I had an intern over the summer, working on a basic A/B Testing framework for ou...

arthurcolle · on Jan 18, 2015

I used Hadoop a few times this semester for different classes and it seemed like the code was so easy to write and then because everything is either a Mapper or a Reducer, you just read enough of the docs to figure out what is intended to be done and then build on top of it, can I ask how it wasn't maintainable?

Just curious

m_mueller · on Jan 18, 2015

On a tangent, I'd be interested in how you format heavily piped bash code for documentation. Can comments be intersparsed there?

mappu · on Jan 19, 2015

Functions, mostly - the big `awk` command in the example goes into something like

    # @param $1 whatever
    chess_extract_scores() {
         awk blah blah blah
    }

and then your whole pipeline simplifies to

    cat foo | grep bar | chess_extract_scores

which is pretty readable. You can even do most of this in a live bash session with ^X ^E.

plaes · on Jan 19, 2015

You can actually do without cat:

grep bar foo | chess_extract_scores

http://en.wikipedia.org/wiki/Cat_%28Unix%29#Useless_use_of_c...

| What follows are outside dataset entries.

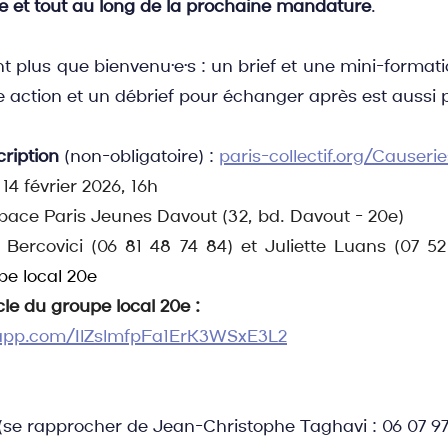
 et tout au long de la prochaine mandature
.
nt plus que bienvenu·e·s : un brief et une mini-format
action et un débrief pour échanger après est aussi 
cription
 (non-obligatoire) : 
paris-collectif.org/Causeri
14 février 2026, 16h
space Paris Jeunes Davout (32, bd. Davout - 20e)
 Bercovici (06 81 48 74 84) et Juliette Luans (07 52
pe local 20e
cle du groupe local 20e :
sapp.com/IlZslmfpFa1ErK3WSxE3L2
 (se rapprocher de Jean-Christophe Taghavi : 06 07 97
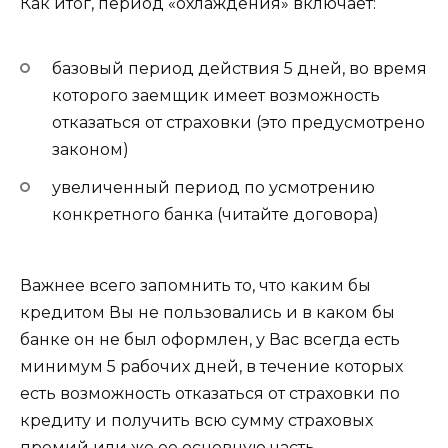
Как итог, период «охлаждения» включает:
базовый период действия 5 дней, во время
которого заемщик имеет возможность
отказаться от страховки (это предусмотрено
законом)
увеличенный период по усмотрению
конкретного банка (читайте договора)
Важнее всего запомнить то, что каким бы
кредитом Вы не пользовались и в каком бы
банке он не был оформлен, у Вас всегда есть
минимум 5 рабочих дней, в течение которых
есть возможность отказаться от страховки по
кредиту и получить всю сумму страховых
премий или же ее основную часть.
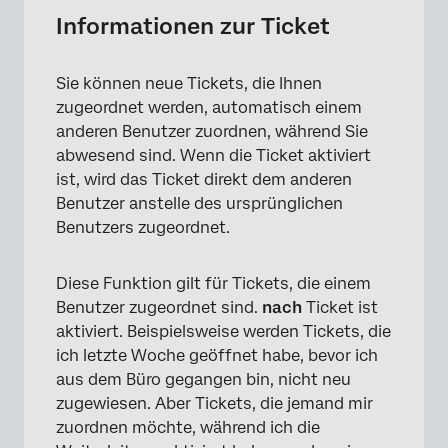
Aktivieren und Deaktivieren einer Instanz
Informationen zur Ticket
Ticket verwenden
Sie können neue Tickets, die Ihnen
zugeordnet werden, automatisch einem
anderen Benutzer zuordnen, während Sie
abwesend sind. Wenn die Ticket aktiviert
ist, wird das Ticket direkt dem anderen
Benutzer anstelle des ursprünglichen
Benutzers zugeordnet.
Diese Funktion gilt für Tickets, die einem
Benutzer zugeordnet sind.
nach
Ticket ist
aktiviert. Beispielsweise werden Tickets, die
ich letzte Woche geöffnet habe, bevor ich
aus dem Büro gegangen bin, nicht neu
zugewiesen. Aber Tickets, die jemand mir
zuordnen möchte, während ich die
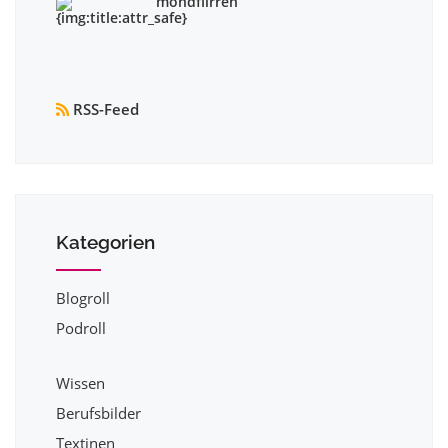
mondflirren
RSS-Feed
Kategorien
Blogroll
Podroll
Wissen
Berufsbilder
Textinen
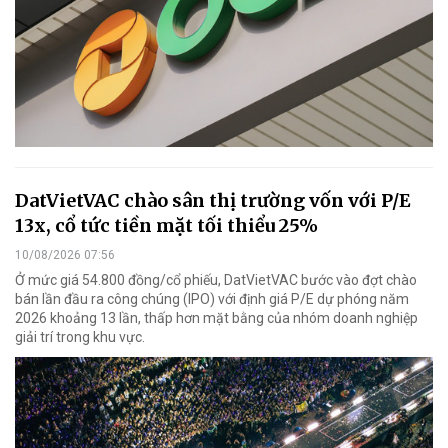
DatVietVAC chào sân thị trường vốn với P/E
13x, cổ tức tiền mặt tối thiểu 25%
10/08/2026 07:56
Ở mức giá 54.800 đồng/cổ phiếu, DatVietVAC bước vào đợt chào
bán lần đầu ra công chúng (IPO) với định giá P/E dự phóng năm
2026 khoảng 13 lần, thấp hơn mặt bằng của nhóm doanh nghiệp
giải trí trong khu vực.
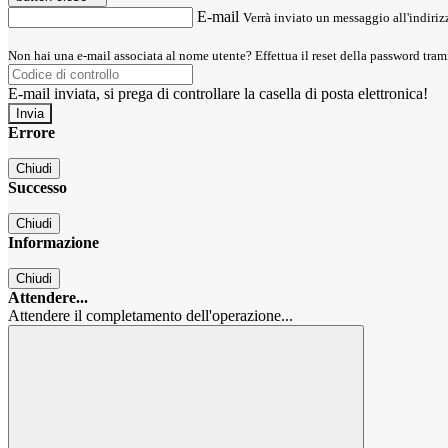
E-mail
Verrà inviato un messaggio all'indirizz
Non hai una e-mail associata al nome utente? Effettua il reset della password tram
E-mail inviata, si prega di controllare la casella di posta elettronica!
Errore
Chiudi
Successo
Chiudi
Informazione
Chiudi
Attendere...
Attendere il completamento dell'operazione...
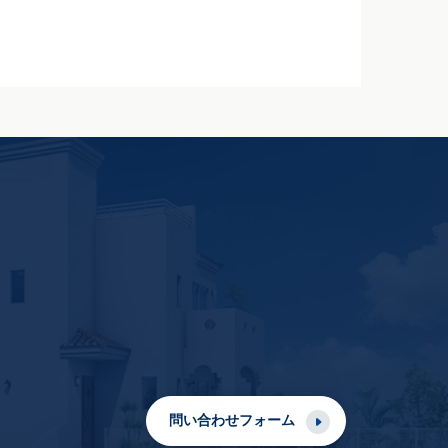
問い合わせフォーム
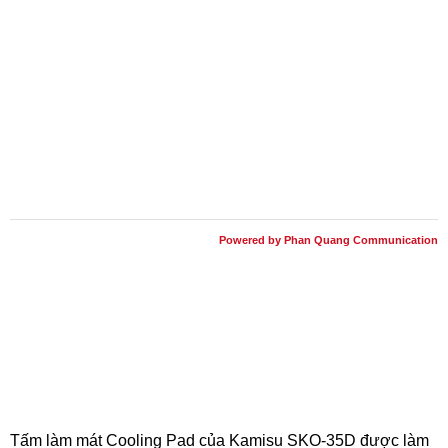
Powered by Phan Quang Communication
Tấm làm mát Cooling Pad của Kamisu SKO-35D được làm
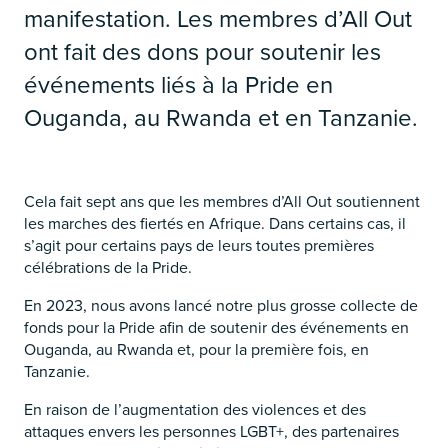
manifestation. Les membres d’All Out
ont fait des dons pour soutenir les
événements liés à la Pride en
Ouganda, au Rwanda et en Tanzanie.
Cela fait sept ans que les membres d’All Out soutiennent
les marches des fiertés en Afrique. Dans certains cas, il
s’agit pour certains pays de leurs toutes premières
célébrations de la Pride.
En 2023, nous avons lancé notre plus grosse collecte de
fonds pour la Pride afin de soutenir des événements en
Ouganda, au Rwanda et, pour la première fois, en
Tanzanie.
En raison de l’augmentation des violences et des
attaques envers les personnes LGBT+, des partenaires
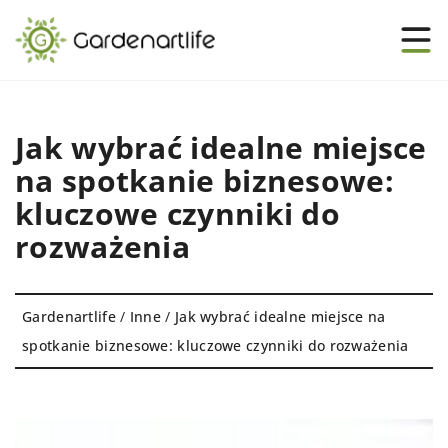
Jak wybrać idealne miejsce
na spotkanie biznesowe:
kluczowe czynniki do
rozważenia
Gardenartlife
/
Inne
/
Jak wybrać idealne miejsce na
spotkanie biznesowe: kluczowe czynniki do rozważenia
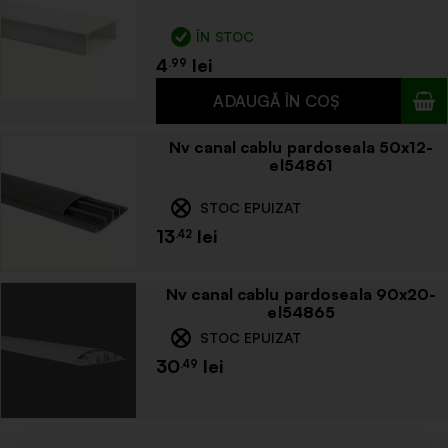
ÎN STOC
4
.99
Nv canal cablu pardoseala 50x12-
el54861
STOC EPUIZAT
13
.42
Nv canal cablu pardoseala 90x20-
el54865
STOC EPUIZAT
30
.49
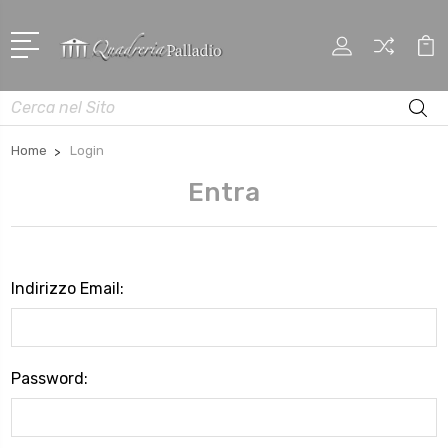
Cerca
Home
Login
Entra
Indirizzo Email:
Password:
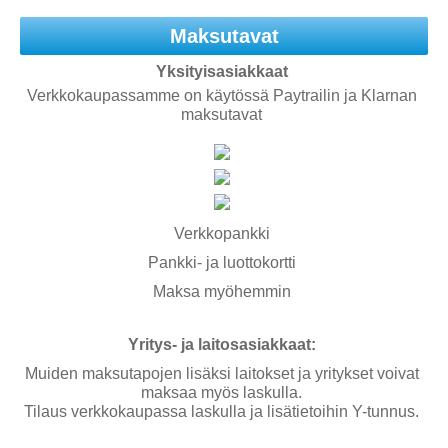
Maksutavat
Yksityisasiakkaat
Verkkokaupassamme on käytössä Paytrailin ja Klarnan
maksutavat
Verkkopankki
Pankki- ja luottokortti
Maksa myöhemmin
Yritys- ja laitosasiakkaat:
Muiden maksutapojen lisäksi laitokset ja yritykset voivat
maksaa myös laskulla.
Tilaus verkkokaupassa laskulla ja lisätietoihin Y-tunnus.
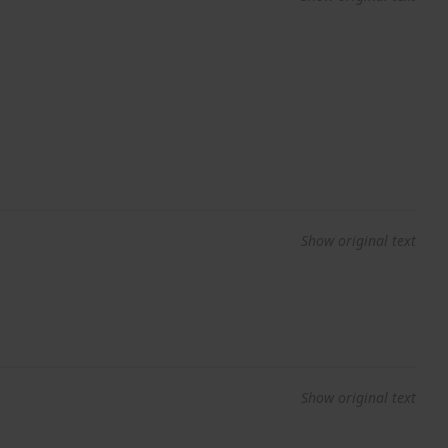
Show original text
Show original text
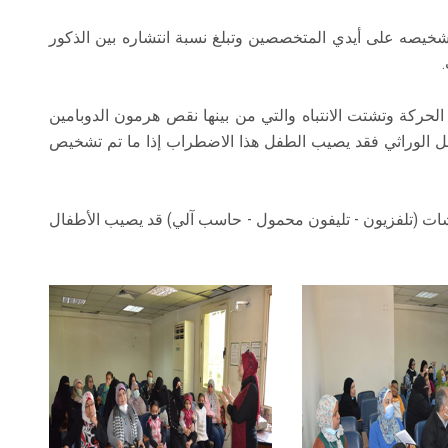
خيصه على أيدي المتخصصين وتبلغ نسبة انتشاره بين الذكور
ركة وتشتت الانتباه والتي من بينها نقص هرمون الدوبامين
مل الوراثي فقد يصيب الطفل هذا الاضطراب إذا ما تم تشخيص
ات (تلفزيون - تليفون محمول - حاسب آلي) قد يصيب الأطفال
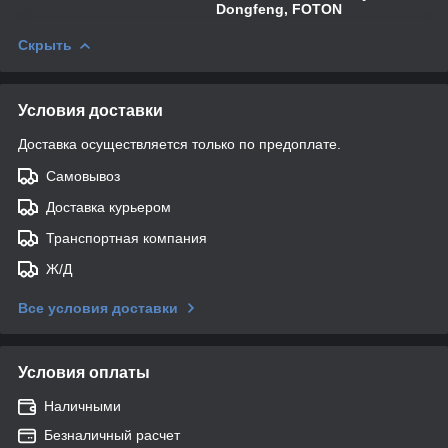
Dongfeng, FOTON
Скрыть
Условия доставки
Доставка осуществляется только по предоплате.
Самовывоз
Доставка курьером
Транспортная компания
Ж/Д
Все условия доставки
Условия оплаты
Наличными
Безналичный расчет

theepauk · on Jan 19, 2015

Sure you can, but premature optimization is also a real thing http://en.wikipedia.org/wiki/Program_optimization#When_to_op...

dsr_ · on Jan 19, 2015

bash has functions; functions are just like commands. Write your comments in the functions, and your final line will be the pipeline of awesomeness:

   generate_data ()
       {
        # make it rain
       }

   process ()
       {
        # chunky
       }

   gather ()
       {
        # puree
       }
  
   generate_data | process | gather